Collected data entries:
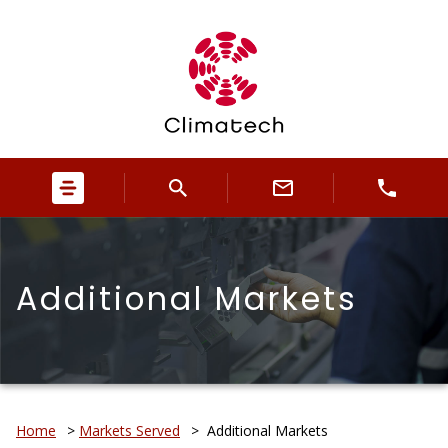
Additional Markets
Home
>
Markets Served
>
Additional Markets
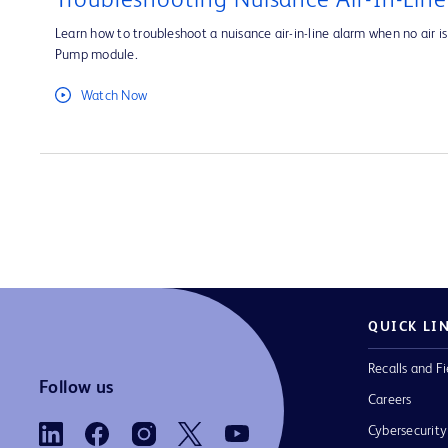
Troubleshooting Nuisance Air-In-Lin
Learn how to troubleshoot a nuisance air-in-line alarm when no air is 
Pump module.
Watch Now
QUICK LI
Recalls and Fi
Follow us
Careers
Cybersecurity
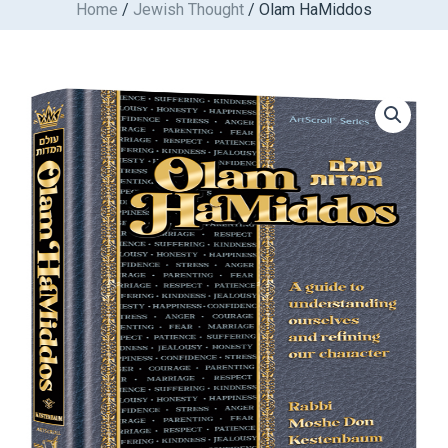
Home
/
Jewish Thought
/ Olam HaMiddos
Skip
to
content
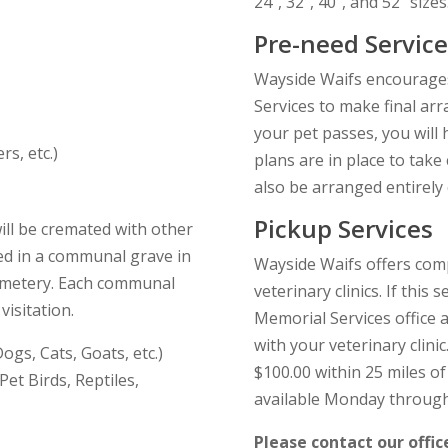
24″, 32″, 40″, and 52″ sizes
Pre-need Service
Wayside Waifs encourages
Services to make final ar
your pet passes, you will
rs, etc.)
plans are in place to take
also be arranged entirely 
Pickup Services
ll be cremated with other
ied in a communal grave in
Wayside Waifs offers comp
cemetery. Each communal
veterinary clinics. If this 
isitation.
Memorial Services office 
with your veterinary clinic
gs, Cats, Goats, etc.)
$100.00 within 25 miles of 
et Birds, Reptiles,
available Monday through
Please contact our offic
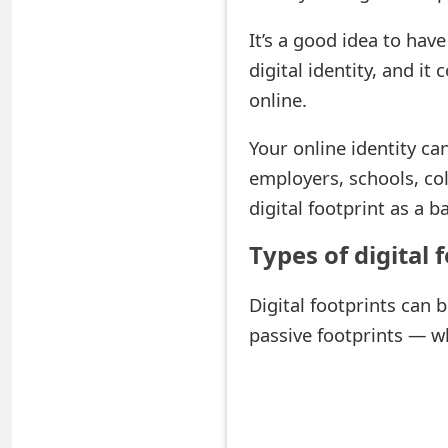
e
It’s a good idea to have
d
digital identity, and 
online.
O
n
Your online identity can
M
employers, schools, col
digital footprint as a 
y
A
Types of digital 
c
Digital footprints can 
c
passive footprints — w
o
u
n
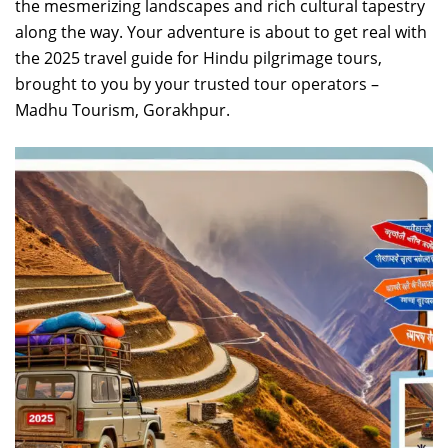
the mesmerizing landscapes and rich cultural tapestry
along the way. Your adventure is about to get real with
the 2025 travel guide for Hindu pilgrimage tours,
brought to you by your trusted tour operators –
Madhu Tourism, Gorakhpur.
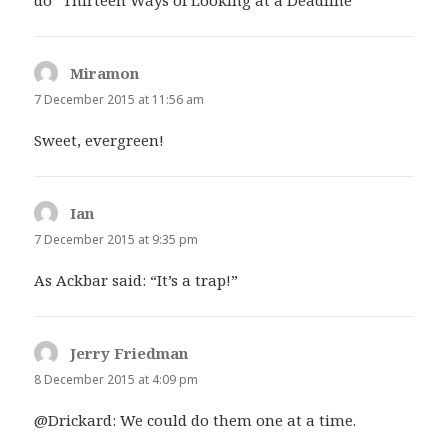
Miramon
says:
7 December 2015 at 11:56 am
Sweet, evergreen!
Ian
says:
7 December 2015 at 9:35 pm
As Ackbar said: “It’s a trap!”
Jerry Friedman
says:
8 December 2015 at 4:09 pm
@Drickard: We could do them one at a time.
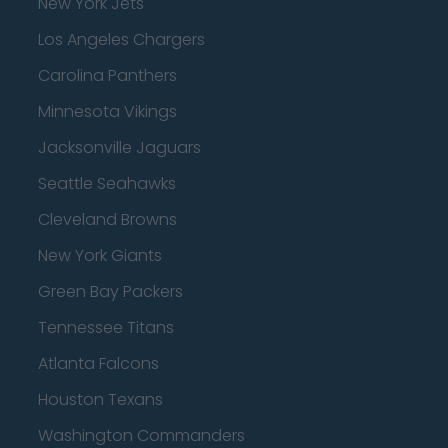
New York Jets
Los Angeles Chargers
Carolina Panthers
Minnesota Vikings
Jacksonville Jaguars
Seattle Seahawks
Cleveland Browns
New York Giants
Green Bay Packers
Tennessee Titans
Atlanta Falcons
Houston Texans
Washington Commanders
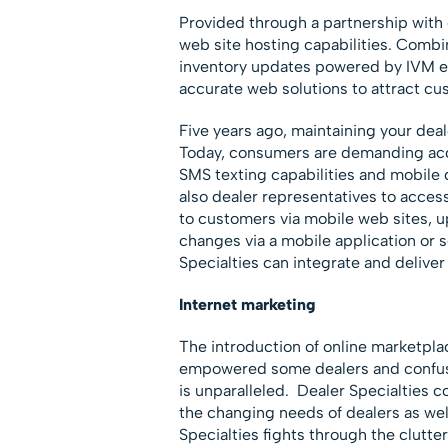
Provided through a partnership with 
web site hosting capabilities. Combi
inventory updates powered by IVM en
accurate web solutions to attract cu
Five years ago, maintaining your deal
Today, consumers are demanding acce
SMS texting capabilities and mobile 
also dealer representatives to acces
to customers via mobile web sites, u
changes via a mobile application or s
Specialties can integrate and deliver
Internet marketing
The introduction of online marketpla
empowered some dealers and confused
is unparalleled. Dealer Specialties c
the changing needs of dealers as wel
Specialties fights through the clutte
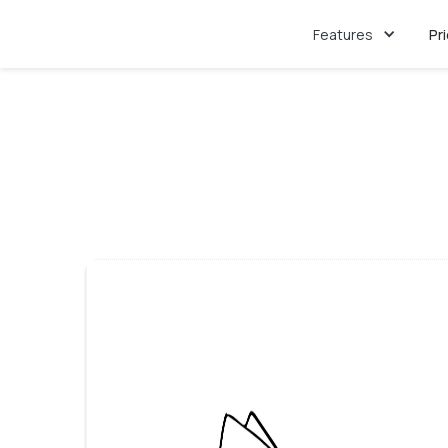
Features
Pr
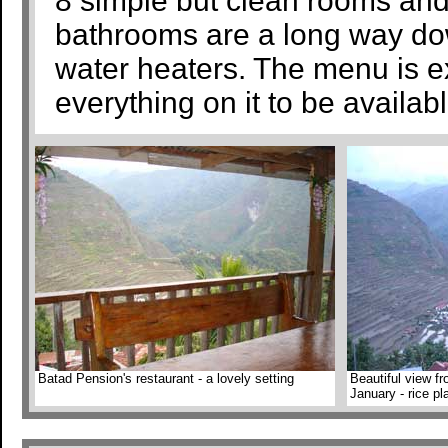
8 simple but clean rooms and
bathrooms are a long way dow
water heaters. The menu is ex
everything on it to be availab
Batad Pension's restaurant - a lovely setting
Beautiful view f
January - rice p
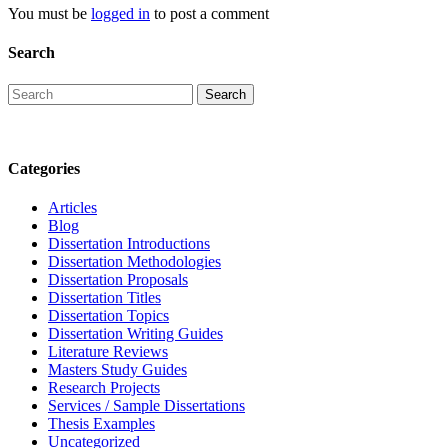
You must be
logged in
to post a comment
Search
Categories
Articles
Blog
Dissertation Introductions
Dissertation Methodologies
Dissertation Proposals
Dissertation Titles
Dissertation Topics
Dissertation Writing Guides
Literature Reviews
Masters Study Guides
Research Projects
Services / Sample Dissertations
Thesis Examples
Uncategorized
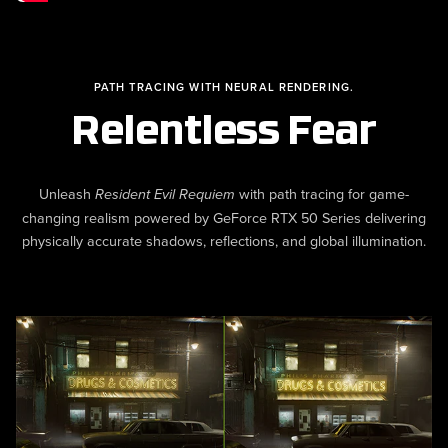
PATH TRACING WITH NEURAL RENDERING.
Relentless Fear
Unleash
with path tracing for game-
Resident Evil Requiem
changing realism powered by GeForce RTX 50 Series delivering
physically accurate shadows, reflections, and global illumination.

* _Exercise description_:
Copy every line of text in the records above, character for character and in the same order, and leave the pictures out.

* _Task solution_:
Additional Markets
Home
>
Markets Served
>
Additional Markets
Troubleshooting Nuisance Air-In-Lin
Learn how to troubleshoot a nuisance air-in-line alarm when no air is 
Pump module.
Watch Now
QUICK LI
Recalls and Fi
Follow us
Careers
Cybersecurity
Home
/
Jewish Thought
/ Olam HaMiddos
Skip
to
content
24″, 32″, 40″, and 52″ sizes
Pre-need Service
Wayside Waifs encourages
Services to make final ar
your pet passes, you will
rs, etc.)
plans are in place to take
also be arranged entirely 
Pickup Services
ll be cremated with other
ied in a communal grave in
Wayside Waifs offers comp
cemetery. Each communal
veterinary clinics. If this 
isitation.
Memorial Services office 
with your veterinary clinic
gs, Cats, Goats, etc.)
$100.00 within 25 miles of 
et Birds, Reptiles,
available Monday through
Please contact our offic
e
It’s a good idea to have
d
digital identity, and 
online.
O
n
Your online identity can
M
employers, schools, col
digital footprint as a 
y
A
Types of digital 
c
Digital footprints can 
c
passive footprints — w
o
u
n
the mesmerizing landscapes and rich cultural tapestry
along the way. Your adventure is about to get real with
the 2025 travel guide for Hindu pilgrimage tours,
brought to you by your trusted tour operators –
Madhu Tourism, Gorakhpur.
Miramon
says:
7 December 2015 at 11:56 am
Sweet, evergreen!
Ian
says:
7 December 2015 at 9:35 pm
As Ackbar said: “It’s a trap!”
Jerry Friedman
says:
8 December 2015 at 4:09 pm
@Drickard: We could do them one at a time.
New York Jets
Los Angeles Chargers
Carolina Panthers
Minnesota Vikings
Jacksonville Jaguars
Seattle Seahawks
Cleveland Browns
New York Giants
Green Bay Packers
Tennessee Titans
Atlanta Falcons
Houston Texans
Washington Commanders
Provided through a partnership with 
web site hosting capabilities. Combi
inventory updates powered by IVM en
accurate web solutions to attract cu
Five years ago, maintaining your deal
Today, consumers are demanding acce
SMS texting capabilities and mobile 
also dealer representatives to acces
to customers via mobile web sites, u
changes via a mobile application or s
Specialties can integrate and deliver
Internet marketing
The introduction of online marketpla
empowered some dealers and confused
is unparalleled. Dealer Specialties c
the changing needs of dealers as wel
Specialties fights through the clutte
Features
Pr
8 simple but clean rooms and
bathrooms are a long way dow
water heaters. The menu is ex
everything on it to be availab
Batad Pension's restaurant - a lovely setting
Beautiful view f
January - rice p
You must be
logged in
to post a comment
Search
Categories
Articles
Blog
Dissertation Introductions
Dissertation Methodologies
Dissertation Proposals
Dissertation Titles
Dissertation Topics
Dissertation Writing Guides
Literature Reviews
Masters Study Guides
Research Projects
Services / Sample Dissertations
Thesis Examples
Uncategorized
PATH TRACING WITH NEURAL RENDERING.
Relentless Fear
Unleash
with path tracing for game-
Resident Evil Requiem
changing realism powered by GeForce RTX 50 Series delivering
physically accurate shadows, reflections, and global illumination.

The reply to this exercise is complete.